Document text:
Each party shall chose as an arbitrator a licensed real estate broker whose
principal business is the leasing of commercial real estate in the greater
Beverly Area, and the two arbitrators shall choose a third arbitrator with
similar qualifications. The decision of two arbitrators shall be binding on the
parties. The arbitrators shall attempt to reach a decision before the
commencement of the extended term. In the event that they have not reached a
decision by that time, the tenant shall pay the same rent as in the last year of
the previous term and pay any additional rent due within ten days of the
arbitrator's decision.
SECTION 3
CONDITION OF PREMISES
SECTION 3.1. Condition of Premises. Tenant agrees to accept the Premises in
its present "AS IS" condition. Landlord shall have no obligation to perform any
work or construction. If Tenant shall desire to perform any work or
construction, the same shall be done only in accordance with this Lease.
Landlord represents that the Premises has a Certificate of Occupancy to permit
its use for manufacturing, warehousing, and offices.

Questions on the material:
1. According to the lease excerpt, which uses does the Certificate of Occupancy permit for the Premises? List all of them.
2. Edit the lease excerpt, rewriting everything from "Each party shall" down to "arbitrator's decision." with "ten days" changed to "thirty days".
The listing has no connection to the lease excerpt.

Named joint coordinates
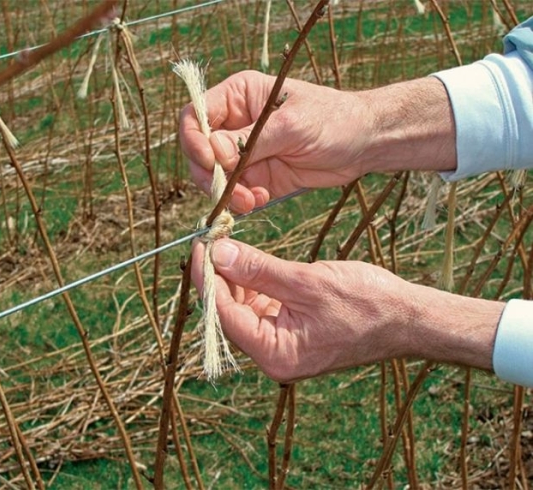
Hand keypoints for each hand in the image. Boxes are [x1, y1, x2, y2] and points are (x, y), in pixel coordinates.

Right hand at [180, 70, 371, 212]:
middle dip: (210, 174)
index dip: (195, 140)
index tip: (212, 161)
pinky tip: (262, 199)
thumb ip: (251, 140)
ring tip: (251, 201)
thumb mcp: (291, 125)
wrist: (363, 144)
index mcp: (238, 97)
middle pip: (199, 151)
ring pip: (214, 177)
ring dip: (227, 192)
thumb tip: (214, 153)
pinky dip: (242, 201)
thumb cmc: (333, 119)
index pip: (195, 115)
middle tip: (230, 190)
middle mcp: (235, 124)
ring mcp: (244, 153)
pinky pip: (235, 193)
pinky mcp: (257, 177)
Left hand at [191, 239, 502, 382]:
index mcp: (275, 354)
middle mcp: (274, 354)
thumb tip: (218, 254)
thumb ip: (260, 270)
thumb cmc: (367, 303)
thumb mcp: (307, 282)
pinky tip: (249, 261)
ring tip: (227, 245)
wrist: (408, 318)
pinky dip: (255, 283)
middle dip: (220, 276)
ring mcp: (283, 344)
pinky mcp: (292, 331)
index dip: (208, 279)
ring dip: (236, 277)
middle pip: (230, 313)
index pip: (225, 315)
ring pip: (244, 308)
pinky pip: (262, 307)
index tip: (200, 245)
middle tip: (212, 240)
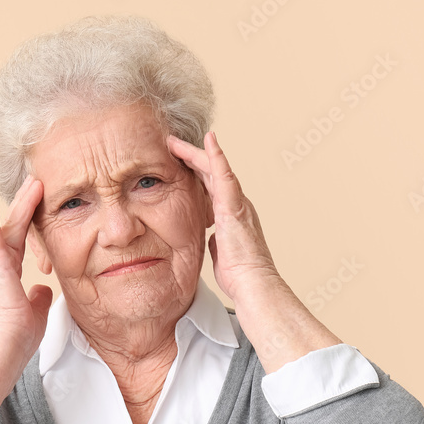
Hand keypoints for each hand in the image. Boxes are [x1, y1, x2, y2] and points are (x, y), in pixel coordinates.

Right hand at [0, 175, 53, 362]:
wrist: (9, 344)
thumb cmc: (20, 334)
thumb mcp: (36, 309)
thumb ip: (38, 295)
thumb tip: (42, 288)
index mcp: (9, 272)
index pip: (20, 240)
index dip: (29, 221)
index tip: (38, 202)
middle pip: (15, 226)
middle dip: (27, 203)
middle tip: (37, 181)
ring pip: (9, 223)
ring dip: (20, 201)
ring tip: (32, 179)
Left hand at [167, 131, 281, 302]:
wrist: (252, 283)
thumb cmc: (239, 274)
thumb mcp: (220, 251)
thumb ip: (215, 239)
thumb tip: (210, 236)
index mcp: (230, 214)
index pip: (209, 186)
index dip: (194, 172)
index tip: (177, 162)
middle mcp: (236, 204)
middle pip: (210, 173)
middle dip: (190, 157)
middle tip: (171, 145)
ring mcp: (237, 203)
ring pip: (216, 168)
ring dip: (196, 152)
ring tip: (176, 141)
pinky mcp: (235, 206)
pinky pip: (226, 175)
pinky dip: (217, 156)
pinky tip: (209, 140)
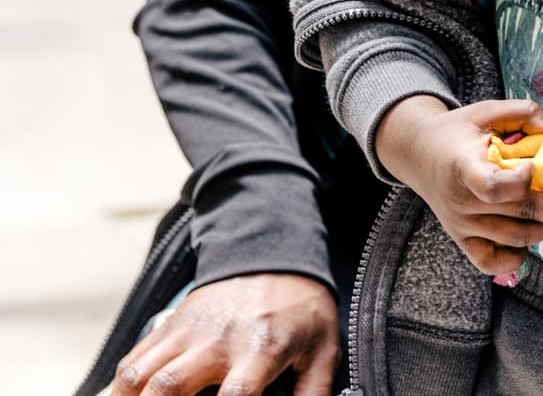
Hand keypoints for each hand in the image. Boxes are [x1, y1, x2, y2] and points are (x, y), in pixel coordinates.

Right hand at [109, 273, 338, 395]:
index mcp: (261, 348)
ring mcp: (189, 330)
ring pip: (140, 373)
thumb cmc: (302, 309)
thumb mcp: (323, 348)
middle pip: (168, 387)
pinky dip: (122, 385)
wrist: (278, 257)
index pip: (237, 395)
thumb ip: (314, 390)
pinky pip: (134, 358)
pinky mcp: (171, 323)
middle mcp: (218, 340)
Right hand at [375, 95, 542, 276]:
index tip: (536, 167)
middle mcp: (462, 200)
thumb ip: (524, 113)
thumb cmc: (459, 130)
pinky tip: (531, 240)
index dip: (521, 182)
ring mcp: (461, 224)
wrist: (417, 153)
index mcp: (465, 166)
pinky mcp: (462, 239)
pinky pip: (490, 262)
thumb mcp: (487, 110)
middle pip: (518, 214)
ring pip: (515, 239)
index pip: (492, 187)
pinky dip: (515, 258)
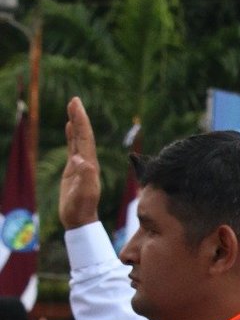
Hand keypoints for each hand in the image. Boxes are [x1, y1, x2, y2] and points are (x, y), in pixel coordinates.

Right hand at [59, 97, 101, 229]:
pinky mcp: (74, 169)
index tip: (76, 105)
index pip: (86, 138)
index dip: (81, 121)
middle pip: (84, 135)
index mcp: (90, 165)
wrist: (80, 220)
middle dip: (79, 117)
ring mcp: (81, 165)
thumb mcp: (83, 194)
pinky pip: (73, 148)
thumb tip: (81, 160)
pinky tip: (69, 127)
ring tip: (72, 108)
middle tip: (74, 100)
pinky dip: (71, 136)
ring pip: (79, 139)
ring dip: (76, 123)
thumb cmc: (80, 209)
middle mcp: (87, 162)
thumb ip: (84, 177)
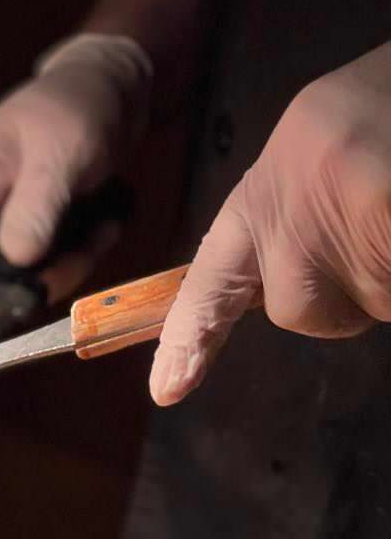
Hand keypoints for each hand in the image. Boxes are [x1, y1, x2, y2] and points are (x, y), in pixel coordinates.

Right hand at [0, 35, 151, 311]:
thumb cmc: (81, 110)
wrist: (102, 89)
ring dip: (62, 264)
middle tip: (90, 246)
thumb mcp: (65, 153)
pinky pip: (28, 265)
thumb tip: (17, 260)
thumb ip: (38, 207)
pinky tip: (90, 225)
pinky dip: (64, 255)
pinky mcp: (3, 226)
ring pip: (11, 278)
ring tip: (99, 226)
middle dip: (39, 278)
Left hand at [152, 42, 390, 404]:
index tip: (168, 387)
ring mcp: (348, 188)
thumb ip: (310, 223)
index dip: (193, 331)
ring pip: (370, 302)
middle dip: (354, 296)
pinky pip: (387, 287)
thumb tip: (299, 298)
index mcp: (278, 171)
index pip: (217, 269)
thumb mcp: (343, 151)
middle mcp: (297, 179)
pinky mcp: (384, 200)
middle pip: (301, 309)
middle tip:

Task answers:
1. manufacturing, warehousing, offices

2.
Each party shall chose as an arbitrator a licensed real estate broker whose
principal business is the leasing of commercial real estate in the greater
Beverly Area, and the two arbitrators shall choose a third arbitrator with
similar qualifications. The decision of two arbitrators shall be binding on the
parties. The arbitrators shall attempt to reach a decision before the
commencement of the extended term. In the event that they have not reached a
decision by that time, the tenant shall pay the same rent as in the last year of
the previous term and pay any additional rent due within thirty days of the
arbitrator's decision.